Holmes’ reporting date to begin her prison time could be the result of her second pregnancy in two years. After giving birth to a son shortly before her trial started last year, Holmes became pregnant at some point while free on bail this year.
Although her lawyers didn’t mention the pregnancy in an 82-page memo submitted to Davila last week, the pregnancy was confirmed in a letter from her current partner, William “Billy” Evans, that urged the judge to be merciful.
In that 12-page letter, which included pictures of Holmes doting on their 1-year-old son, Evans mentioned that Holmes participated in a Golden Gate Bridge swimming event earlier this year while pregnant.
He also noted Holmes suffered through a case of COVID-19 in August while pregnant. Evans didn’t disclose Holmes’ due date in his letter.
Downey painted Holmes her as a selfless visionary who spent 14 years of her life trying to revolutionize health care with a technology that was supposed to be able to scan for hundreds of diseases and other aliments with just a few drops of blood.
Although evidence submitted during her trial showed the tests produced wildly unreliable results that could have steered patients in the wrong direction, her lawyers asserted Holmes never stopped trying to perfect the technology until Theranos collapsed in 2018.
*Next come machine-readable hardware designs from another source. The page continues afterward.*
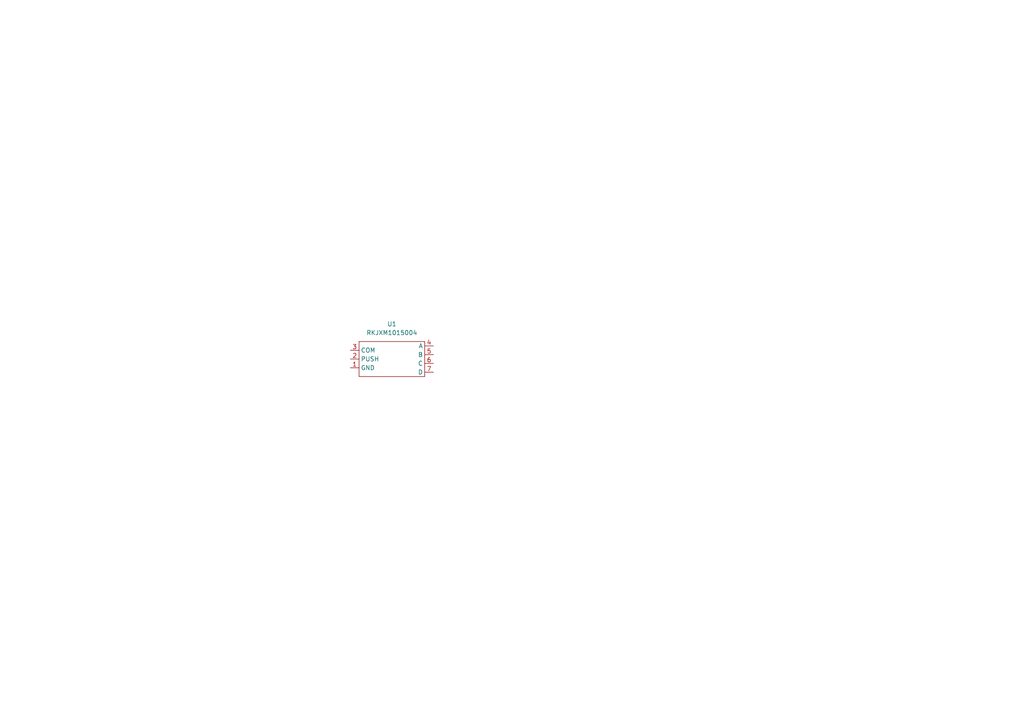
<source format=kicad_sch>
(kicad_sch (version 20211123) (generator eeschema)

  (uuid a71563c9-5d01-463f-b137-8ba7cbba3d79)

  (paper "A4")

  


  (symbol (lib_id "MyLibrary:RKJXM1015004") (at 114.3 111.76 0) (unit 1)
    (in_bom yes) (on_board yes) (fields_autoplaced)
    (uuid c4501a98-c308-43da-8d50-dd3a37878de5)
    (property "Reference" "U1" (id 0) (at 113.665 93.98 0))
    (property "Value" "RKJXM1015004" (id 1) (at 113.665 96.52 0))
    (property "Footprint" "MyLibrary:RKJXM1015004" (id 2) (at 114.3 111.76 0)
      (effects (font (size 1.27 1.27)) hide)
    )
    (property "Datasheet" "" (id 3) (at 114.3 111.76 0)
      (effects (font (size 1.27 1.27)) hide)
    )
    (pin "1" (uuid dde98c6c-1466-4a14-90e7-eb5dbe3a0f2c))
    (pin "2" (uuid b11682af-03c3-4085-8bc8-912b54d2ad8f))
    (pin "3" (uuid a3b01d3a-53d4-4c16-9cba-78ce062d92a4))
    (pin "4" (uuid c69f42ba-90b4-47c6-b1c1-b8464768844e))
    (pin "5" (uuid 4b6e0210-9760-4522-8297-bdf396cb20e5))
    (pin "6" (uuid c2b3d8ac-de6b-4925-b392-0d4056c7b536))
    (pin "7" (uuid 73476308-5cf6-4335-a8dd-b2cffcbdb15c))
  )

  (sheet_instances
    (path "/" (page "1"))
  )

  (symbol_instances
    (path "/c4501a98-c308-43da-8d50-dd3a37878de5"
      (reference "U1") (unit 1) (value "RKJXM1015004") (footprint "MyLibrary:RKJXM1015004")
    )
  )
)

</source>
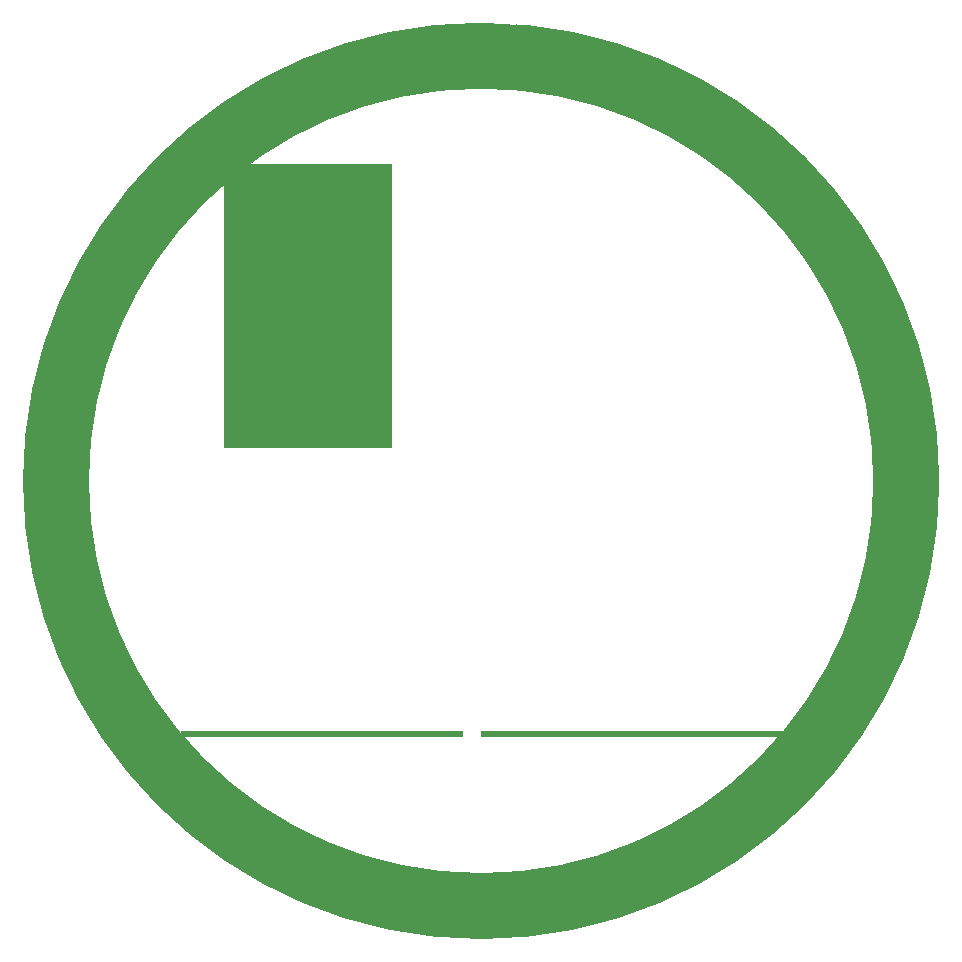
<source format=gbr>
%TF.GenerationSoftware,Altium Limited,Altium Designer,18.1.6 (161)*%
G04 Layer_Color=16711935*
%FSLAX25Y25*%
%MOIN*%
%TF.FileFunction,Keep-out,Top*%
%TF.Part,Single*%
G01*
G75*
%TA.AperFunction,NonConductor*%
%ADD71C,0.22000*%
%ADD72R,1.00539X0.02000*%
%ADD73R,0.94193X0.02000*%
%ADD74R,0.56298X0.94500*%
D71*
X456693Y314961D02*
G03*
X456693Y314961I-141732J0D01*
G01*
D72*
X365230Y230500D02*
D03*
D73*
X261856D02*
D03*
D74*
X257149Y373171D02*
D03*
%TF.MD5,a6a183a43e4cb45bb121b24087f64bc9*%
M02*

</source>
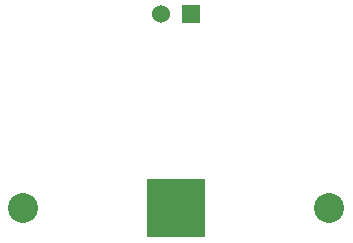
<source format=gbs>
G04 (created by PCBNEW (2013-mar-13)-testing) date Sun 15 Sep 2013 23:58:05 EST*
%MOIN*%
G04 Gerber Fmt 3.4, Leading zero omitted, Abs format*
%FSLAX34Y34*%
G01*
G70*
G90*
G04 APERTURE LIST*
%ADD10C,0.005906*%
%ADD11R,0.060000X0.060000*%
%ADD12C,0.060000*%
%ADD13R,0.196850X0.196850*%
%ADD14C,0.100000*%
G04 APERTURE END LIST*
G54D10*
G54D11*
X6445Y15448D03*
G54D12*
X5445Y15448D03*
G54D13*
X5945Y9000D03*
G54D14*
X846Y9000D03*
X11043Y9000D03*
M02*

</source>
They also pointed out that Holmes never sold any of her Theranos shares — a stake valued at $4.5 billion in 2014 when Holmes was being hailed as the next Steve Jobs on the covers of business magazines.
Defending herself against criminal charges has left Holmes with “substantial debt from which she is unlikely to recover,” Downey wrote, suggesting that she is unlikely ever to pay any restitution that Davila might order as part of her sentence.
“Holmes is not a danger to society,” Downey wrote.
Federal prosecutor Robert Leach emphatically declared Holmes deserves a severe punishment for engineering a scam that he described as one of the most egregious white-collar crimes ever committed in Silicon Valley.
In a scathing 46-page memo, Leach told the judge he has an opportunity to send a message that curbs the hubris and hyperbole unleashed by the tech boom of the past decade.
Holmes “preyed on hopes of her investors that a young, dynamic entrepreneur had changed healthcare,” Leach wrote.
“And through her deceit, she attained spectacular fame, adoration, and billions of dollars of wealth.”